Wolf also considers the possibility that our children “in despair...will even embrace... the absurdity of gold”. I do share Wolf’s feeling since they, and we, deserve more than that; in fact one of the most worrisome aspects of this crisis is how often one finds oneself on the side of those gold-bugs one has always considered being somewhat nuts.
Now, what I do not agree with Wolf is when he writes of “inflation targeting”, as a holy gray, since one of the problem could be that the inflation was not adequately targeted.

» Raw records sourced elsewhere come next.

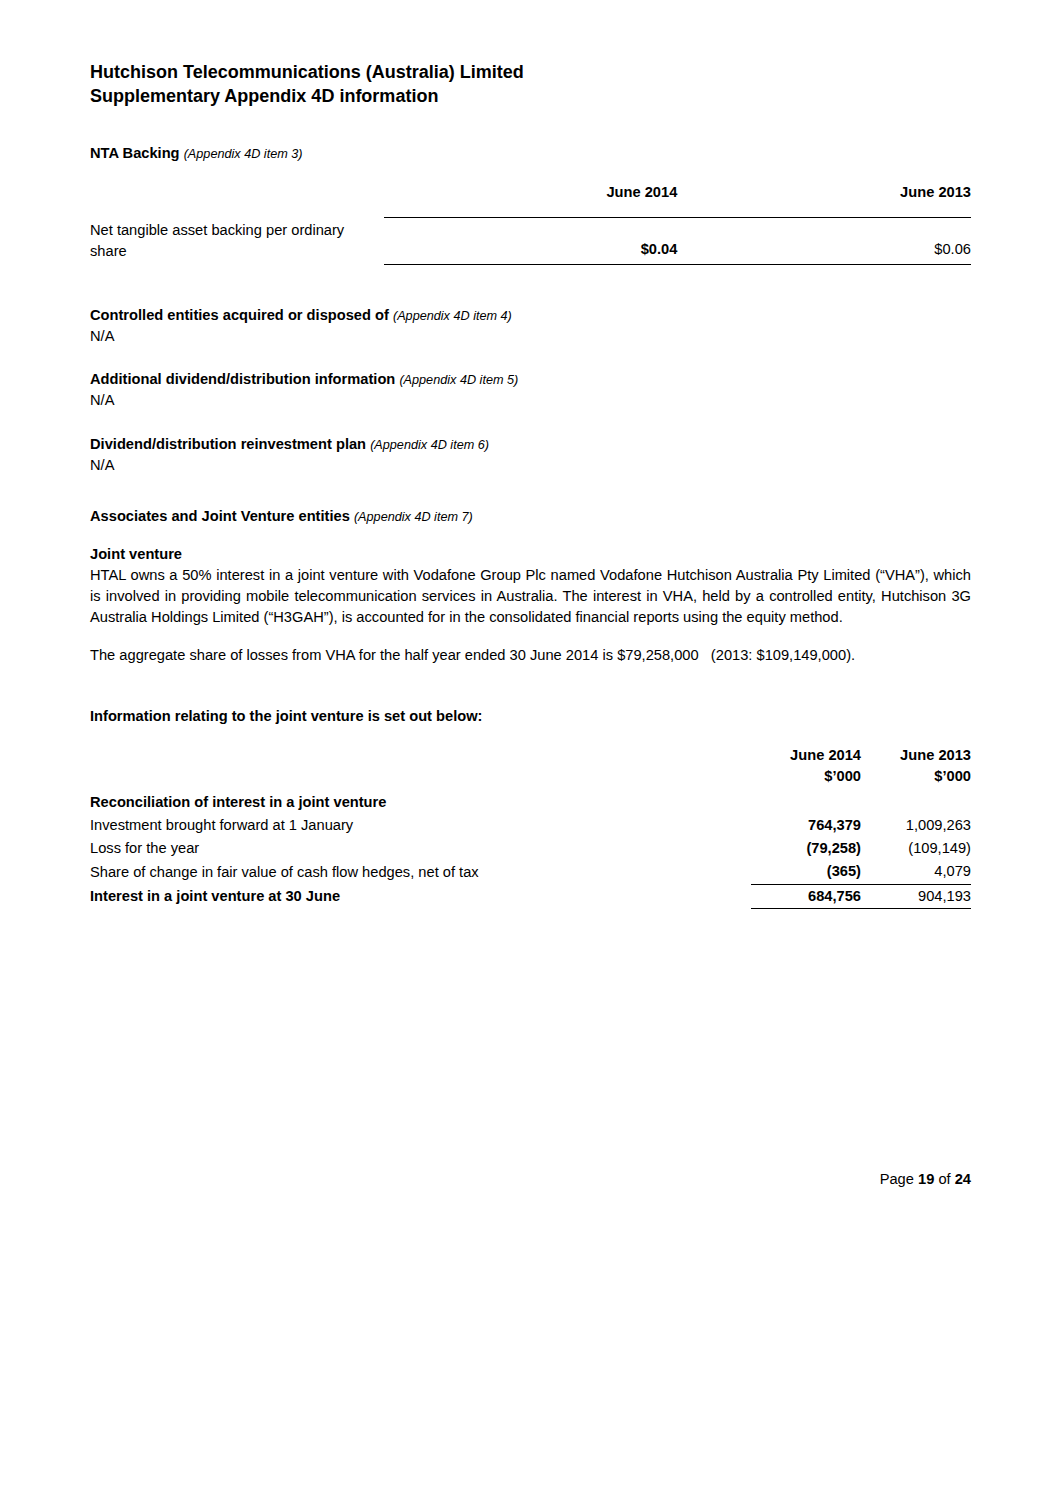Hutchison Telecommunications (Australia) Limited
Supplementary Appendix 4D information
NTA Backing (Appendix 4D item 3)
| | June 2014 | June 2013 |
| --- | --- | --- |
| Net tangible asset backing per ordinary share | $0.04 | $0.06 |
Controlled entities acquired or disposed of (Appendix 4D item 4)
N/A
Additional dividend/distribution information (Appendix 4D item 5)
N/A
Dividend/distribution reinvestment plan (Appendix 4D item 6)
N/A
Associates and Joint Venture entities (Appendix 4D item 7)
Joint venture
HTAL owns a 50% interest in a joint venture with Vodafone Group Plc named Vodafone Hutchison Australia Pty Limited (“VHA”), which is involved in providing mobile telecommunication services in Australia. The interest in VHA, held by a controlled entity, Hutchison 3G Australia Holdings Limited (“H3GAH”), is accounted for in the consolidated financial reports using the equity method.
The aggregate share of losses from VHA for the half year ended 30 June 2014 is $79,258,000 (2013: $109,149,000).
Information relating to the joint venture is set out below:
| | June 2014 $’000 | June 2013 $’000 |
| --- | --- | --- |
| Reconciliation of interest in a joint venture | | |
| Investment brought forward at 1 January | 764,379 | 1,009,263 |
| Loss for the year | (79,258) | (109,149) |
| Share of change in fair value of cash flow hedges, net of tax | (365) | 4,079 |
| Interest in a joint venture at 30 June | 684,756 | 904,193 |
Page 19 of 24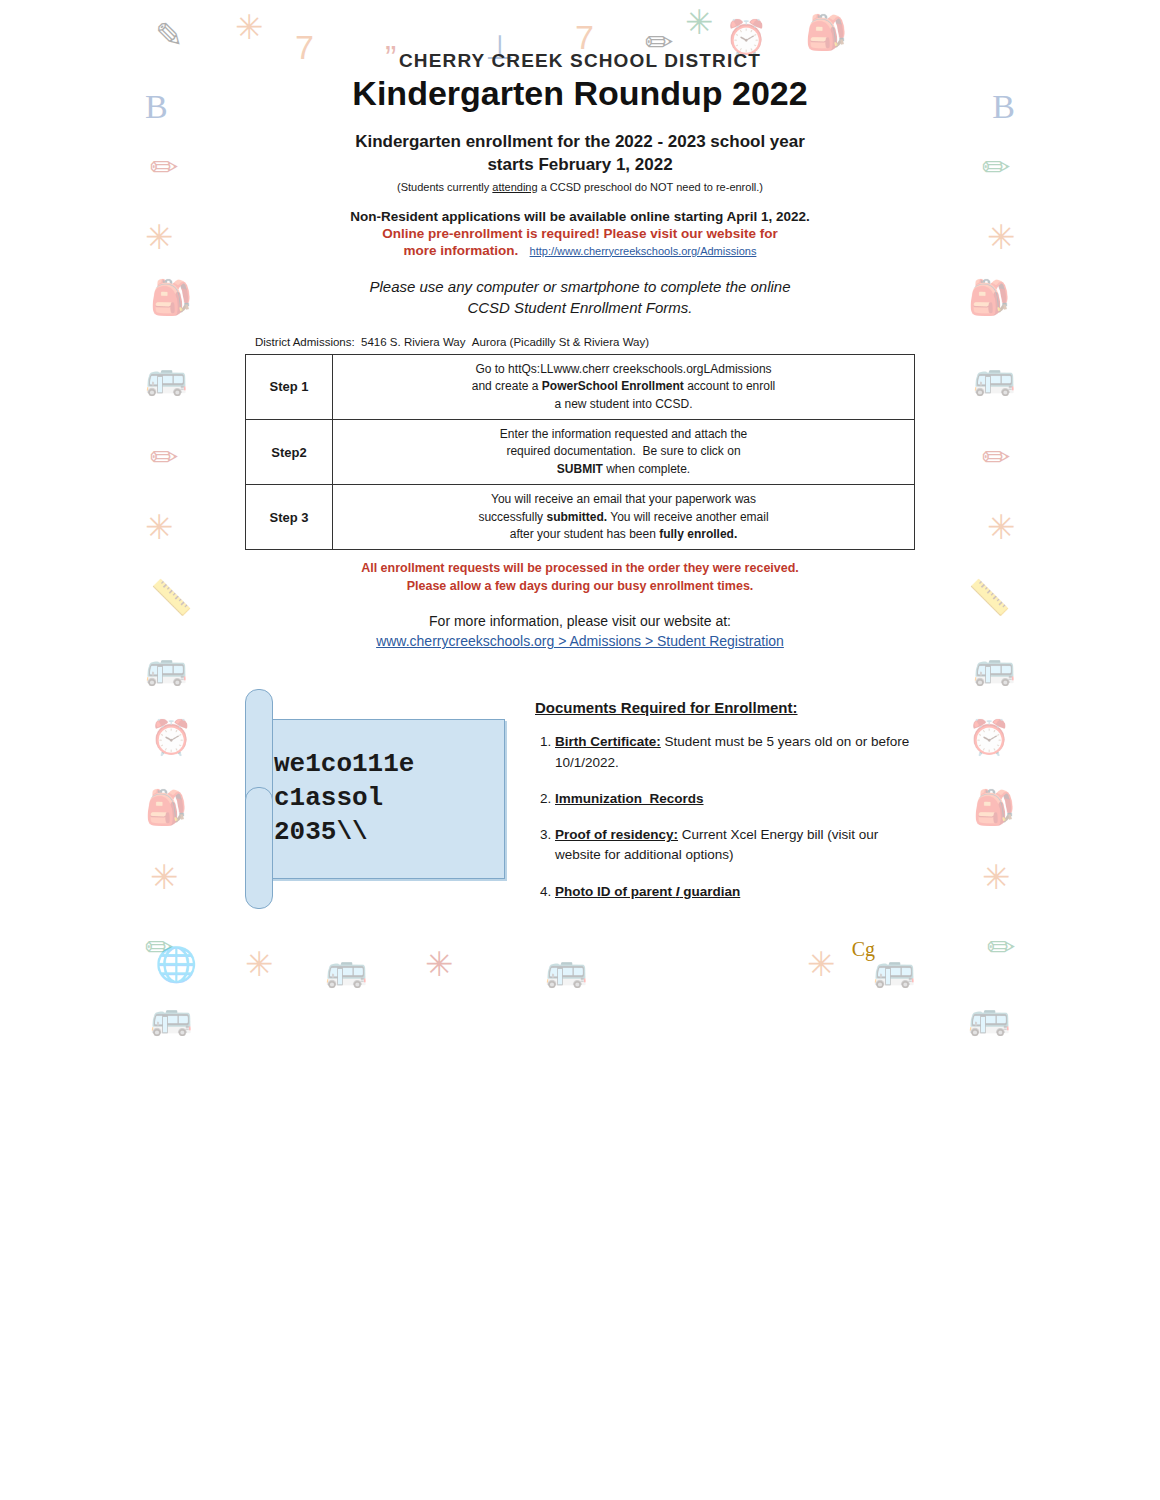✎ ✳ 7 ” ⊥ 7 ✏ ⏰ 🎒 ✳ B B ✏ ✏ ✳ ✳ 🎒 🎒 🚌 🚌 ✏ ✏ ✳ ✳ 📏 📏 🚌 🚌 ⏰ ⏰ 🎒 🎒 ✳ ✳ ✏ ✏ 🚌 🚌 🌐 ✳ 🚌 ✳ 🚌 ✳ 🚌
CHERRY CREEK SCHOOL DISTRICT
Kindergarten Roundup 2022
Kindergarten enrollment for the 2022 - 2023 school year
starts February 1, 2022
(Students currently attending a CCSD preschool do NOT need to re-enroll.)
Non-Resident applications will be available online starting April 1, 2022.
Online pre-enrollment is required! Please visit our website for
more information. http://www.cherrycreekschools.org/Admissions
Please use any computer or smartphone to complete the online
CCSD Student Enrollment Forms.
District Admissions: 5416 S. Riviera Way Aurora (Picadilly St & Riviera Way)
| Step 1 | Go to httQs:LLwww.cherr creekschools.orgLAdmissions and create a PowerSchool Enrollment account to enroll a new student into CCSD. |
| Step2 | Enter the information requested and attach the required documentation. Be sure to click on SUBMIT when complete. |
| Step 3 | You will receive an email that your paperwork was successfully submitted. You will receive another email after your student has been fully enrolled. |
All enrollment requests will be processed in the order they were received.
Please allow a few days during our busy enrollment times.
For more information, please visit our website at:
www.cherrycreekschools.org > Admissions > Student Registration
we1co111e
c1assol
2035\\
Documents Required for Enrollment:
Birth Certificate: Student must be 5 years old on or before 10/1/2022.
Immunization Records
Proof of residency: Current Xcel Energy bill (visit our website for additional options)
Photo ID of parent I guardian
Cg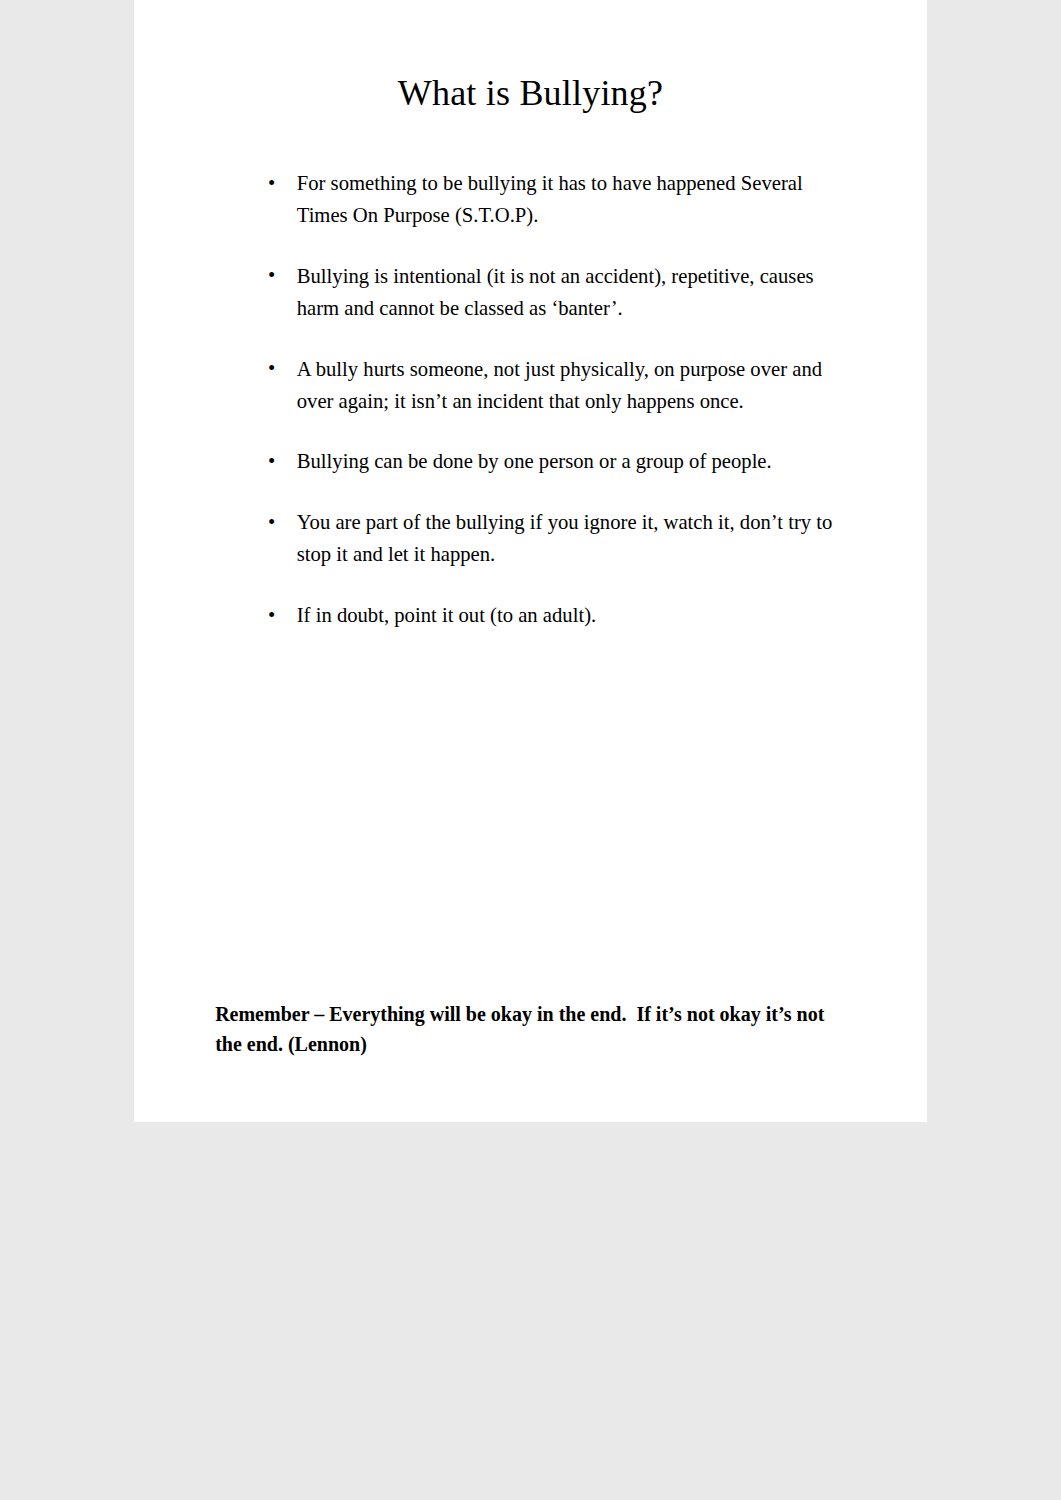What is Bullying?
For something to be bullying it has to have happened Several Times On Purpose (S.T.O.P).
Bullying is intentional (it is not an accident), repetitive, causes harm and cannot be classed as ‘banter’.
A bully hurts someone, not just physically, on purpose over and over again; it isn’t an incident that only happens once.
Bullying can be done by one person or a group of people.
You are part of the bullying if you ignore it, watch it, don’t try to stop it and let it happen.
If in doubt, point it out (to an adult).
Remember – Everything will be okay in the end. If it’s not okay it’s not the end. (Lennon)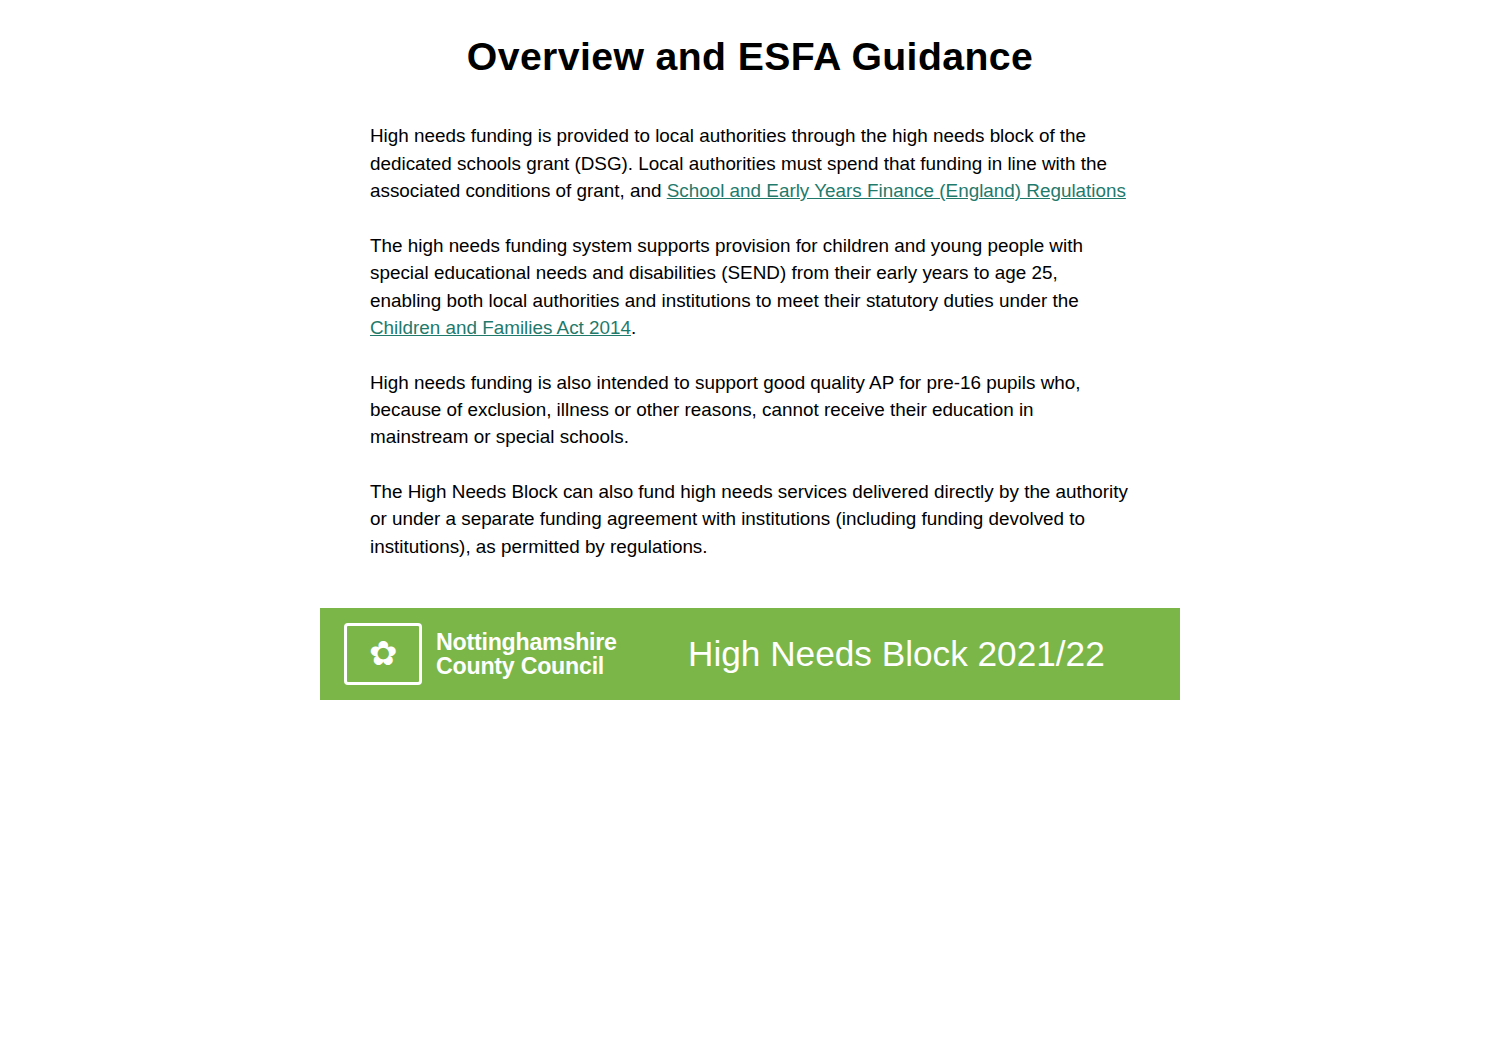Overview and ESFA Guidance
High needs funding is provided to local authorities through the high needs block of the dedicated schools grant (DSG). Local authorities must spend that funding in line with the associated conditions of grant, and School and Early Years Finance (England) Regulations
The high needs funding system supports provision for children and young people with special educational needs and disabilities (SEND) from their early years to age 25, enabling both local authorities and institutions to meet their statutory duties under the Children and Families Act 2014.
High needs funding is also intended to support good quality AP for pre-16 pupils who, because of exclusion, illness or other reasons, cannot receive their education in mainstream or special schools.
The High Needs Block can also fund high needs services delivered directly by the authority or under a separate funding agreement with institutions (including funding devolved to institutions), as permitted by regulations.
✿
Nottinghamshire
County Council
High Needs Block 2021/22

In a letter published by FT in May 2006 I wrote “inflation as they, our monetary authorities know it, is just obtained by looking at a basket of limited consumer goods chosen by bureaucrats and that although they might be highly relevant to the many have-nots, are highly irrelevant to measure the real loss of value of money. For instance, who on earth has decided for that the increase in the price of houses is not inflation? And so what should perhaps be argued is that really our monetary authorities have not been so successful fighting inflation as they claim they have been.”
And then of course we have the financial regulations, and that Wolf does not even want to mention. Would a runner be a bad runner just because someone trips him up and he falls? In just the same way must a monetary policy be wrong, just because some financial regulations, risk weighted bank capital requirements, went haywire?